◆ ABOUT THIS TASK: Pictures do not belong in the copy, so please give every entry below again exactly.

Stored entries
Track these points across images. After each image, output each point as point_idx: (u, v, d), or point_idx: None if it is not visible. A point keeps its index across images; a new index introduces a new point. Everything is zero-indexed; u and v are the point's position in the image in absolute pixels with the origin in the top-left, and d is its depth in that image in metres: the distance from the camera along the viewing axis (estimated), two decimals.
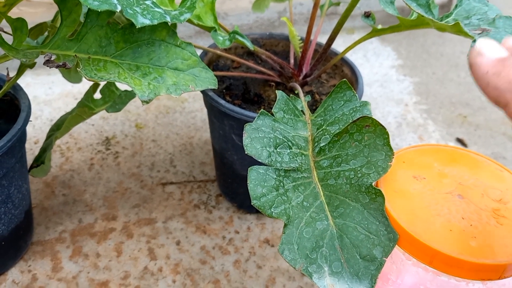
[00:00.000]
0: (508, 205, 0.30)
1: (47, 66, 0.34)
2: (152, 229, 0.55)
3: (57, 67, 0.34)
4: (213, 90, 0.50)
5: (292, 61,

◆ EXERCISE RESULT:
Track these points across images. After each image, output each point as point_idx: (u, v, d), or point_idx: None if it is not visible. A point keeps its index across images; a new index introduces a new point. Everything is zero-indexed; u and v are the point's position in the image in absolute pixels with the origin in the top-left, and d is its depth in that image in metres: the distance from the camera along the viewing axis (estimated), two decimals.
[00:00.000]
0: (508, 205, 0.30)
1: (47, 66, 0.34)
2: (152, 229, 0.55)
3: (57, 67, 0.34)
4: (213, 90, 0.50)
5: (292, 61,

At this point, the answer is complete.